By David Shepardson
WASHINGTON (Reuters) – United Auto Workers President Shawn Fain will tell a Senate Committee on Tuesday the union plans to aggressively organize non-union U.S. auto plants after winning new contracts with the Detroit Three automakers.
“For decades, non-union auto companies have used fear, uncertainty, and division to break union drives in our industry,” Fain will tell the Senate Health, Education, Labor and Pensions Committee, according to written testimony seen by Reuters. “I’m here to promise you that those days are over…. We are going to organize like we’ve never organized before.”
The UAW for decades has unsuccessfully sought to organize auto factories operated by foreign automakers.
Hyundai Motor said on Monday it will hike wages for nonunion U.S. production workers by 25% by 2028, weeks after the UAW won new contracts with General Motors, Ford Motor and Chrysler parent Stellantis.
The Korean automaker joins Toyota Motor and Honda Motor in raising U.S. factory wages after the UAW won a new contract that will result in wage increases of 25% through 2028 and other benefits.

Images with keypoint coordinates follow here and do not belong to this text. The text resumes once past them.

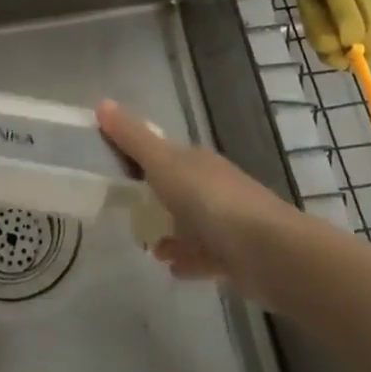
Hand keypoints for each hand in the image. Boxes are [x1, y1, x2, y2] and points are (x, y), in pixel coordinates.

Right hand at [97, 99, 294, 297]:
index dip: (138, 156)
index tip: (112, 168)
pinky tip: (170, 268)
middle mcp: (213, 185)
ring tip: (146, 244)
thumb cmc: (210, 200)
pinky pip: (204, 254)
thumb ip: (132, 138)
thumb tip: (102, 103)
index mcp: (196, 160)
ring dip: (170, 230)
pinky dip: (187, 258)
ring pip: (191, 222)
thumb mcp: (163, 164)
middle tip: (124, 208)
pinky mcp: (235, 256)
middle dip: (153, 195)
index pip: (163, 152)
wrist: (268, 252)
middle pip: (177, 186)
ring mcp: (227, 221)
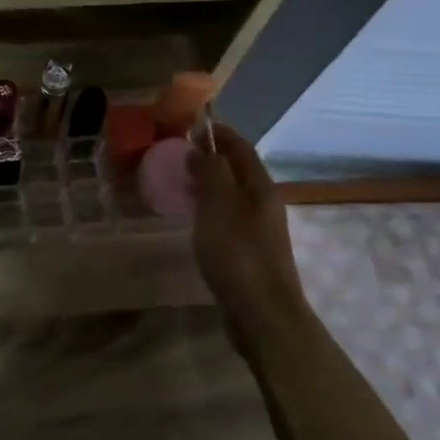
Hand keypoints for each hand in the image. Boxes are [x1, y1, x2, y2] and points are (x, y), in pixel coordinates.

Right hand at [189, 124, 312, 332]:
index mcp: (260, 187)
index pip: (240, 148)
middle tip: (175, 155)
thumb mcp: (219, 205)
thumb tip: (201, 150)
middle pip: (237, 170)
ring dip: (207, 184)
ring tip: (178, 183)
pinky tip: (191, 219)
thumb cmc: (238, 254)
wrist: (262, 313)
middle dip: (210, 157)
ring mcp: (258, 229)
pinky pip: (226, 217)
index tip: (189, 126)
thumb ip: (211, 172)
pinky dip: (208, 208)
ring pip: (231, 195)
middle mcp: (263, 203)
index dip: (218, 133)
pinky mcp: (248, 252)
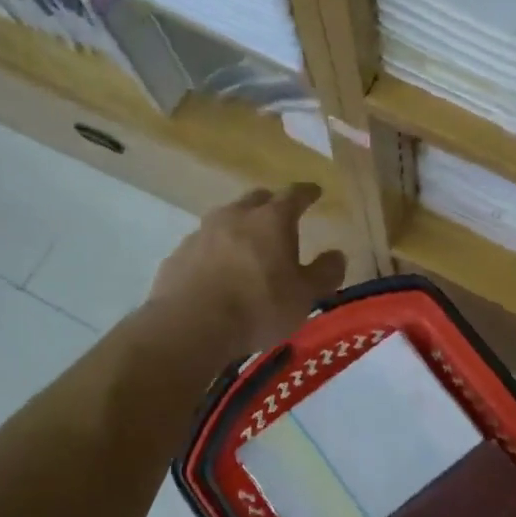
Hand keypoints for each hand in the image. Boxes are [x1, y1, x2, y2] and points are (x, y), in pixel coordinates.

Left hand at [150, 183, 347, 353]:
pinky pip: (203, 245)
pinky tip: (218, 271)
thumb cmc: (258, 307)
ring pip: (226, 220)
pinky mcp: (178, 255)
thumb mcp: (304, 296)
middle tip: (280, 215)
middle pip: (256, 199)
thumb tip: (337, 255)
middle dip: (271, 204)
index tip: (315, 191)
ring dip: (240, 227)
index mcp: (271, 220)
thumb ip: (324, 273)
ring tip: (248, 246)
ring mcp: (202, 233)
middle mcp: (235, 216)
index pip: (294, 195)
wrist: (191, 325)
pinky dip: (215, 251)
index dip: (306, 193)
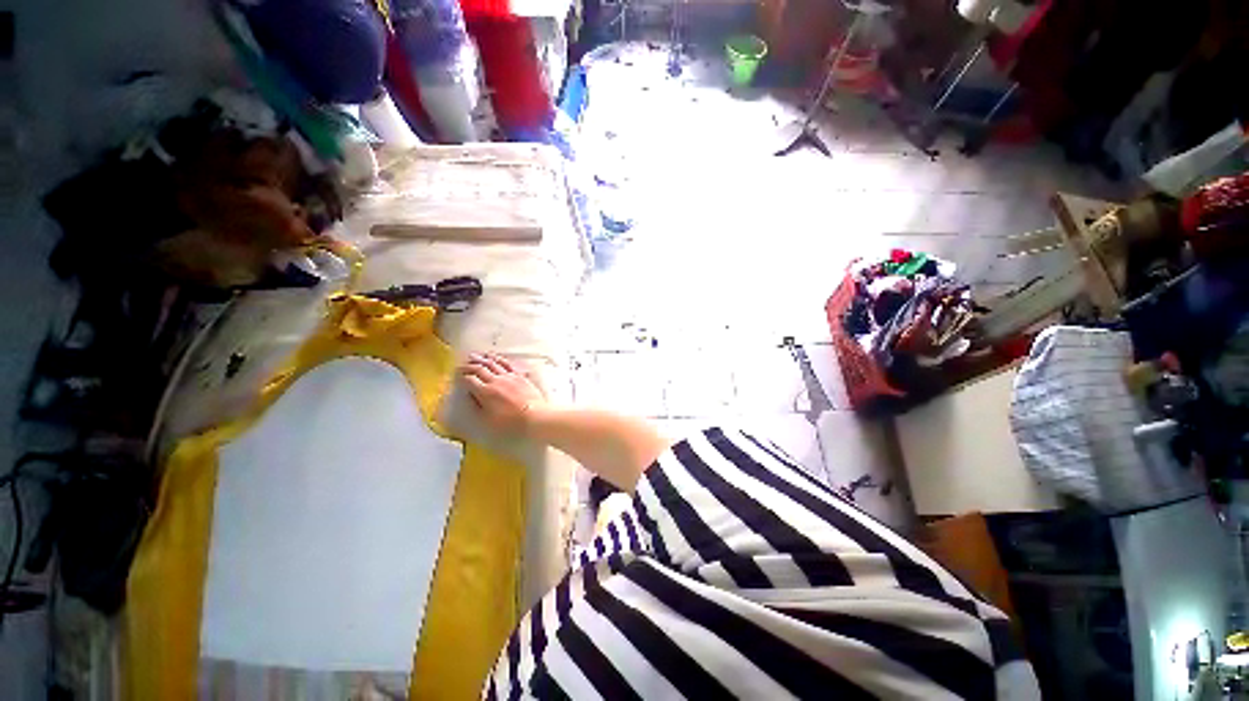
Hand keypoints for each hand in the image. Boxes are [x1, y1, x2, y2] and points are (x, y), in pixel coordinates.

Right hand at [459, 352, 548, 432]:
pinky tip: (495, 357)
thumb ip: (476, 407)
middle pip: (479, 369)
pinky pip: (507, 364)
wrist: (535, 417)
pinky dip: (499, 358)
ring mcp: (509, 377)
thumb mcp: (487, 421)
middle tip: (461, 364)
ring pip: (493, 363)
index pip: (469, 380)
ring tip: (474, 355)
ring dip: (482, 359)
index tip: (455, 375)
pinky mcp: (520, 376)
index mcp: (485, 392)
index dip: (460, 376)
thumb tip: (470, 396)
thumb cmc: (510, 423)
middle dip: (468, 366)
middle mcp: (496, 381)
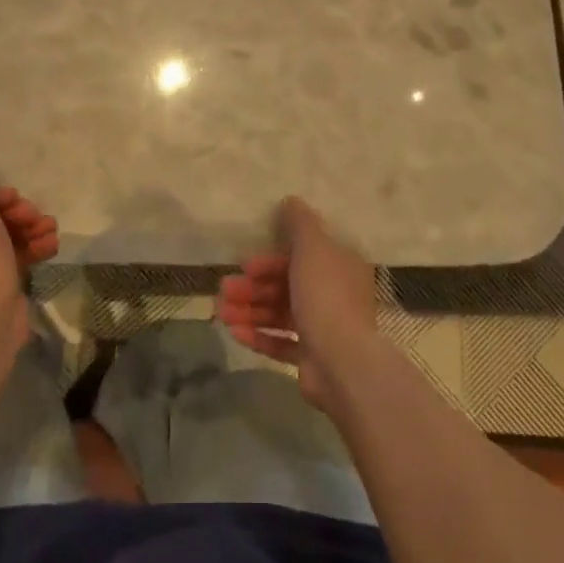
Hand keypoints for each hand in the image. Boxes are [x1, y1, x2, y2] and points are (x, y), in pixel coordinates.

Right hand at [215, 196, 380, 409]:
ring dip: (249, 311)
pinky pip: (281, 343)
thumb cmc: (326, 297)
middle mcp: (334, 295)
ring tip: (221, 314)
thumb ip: (300, 223)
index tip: (245, 264)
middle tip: (223, 290)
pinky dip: (259, 336)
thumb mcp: (313, 248)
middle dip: (253, 287)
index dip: (270, 260)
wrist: (342, 362)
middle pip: (286, 286)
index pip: (301, 257)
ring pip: (280, 314)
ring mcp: (324, 329)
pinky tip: (235, 333)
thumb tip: (291, 199)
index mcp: (339, 268)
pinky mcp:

“We know these non-union companies are doing this because they’re scared,” Fain’s testimony says. “They’re scared that their workers will see that a better life is possible once they organize into a union. And these companies are trying to head that off.”
The hearing will also include testimony from Teamsters President Sean O’Brien and Association of Flight Attendants President Sara Nelson.
Nelson’s testimony also cited Honda’s wage hikes.
“If non-union firms want to attract and retain qualified workers, they must compete with the unionized workers’ pay, benefits and working conditions,” her testimony says. “The more of us who are unionized, the more pressure all employers face.”
When U.S. President Joe Biden visited Illinois last week, he said he backed the UAW’s efforts to unionize Tesla and Toyota, adding that all U.S. auto workers deserve a deal similar to the UAW’s recent agreements with the Detroit Three.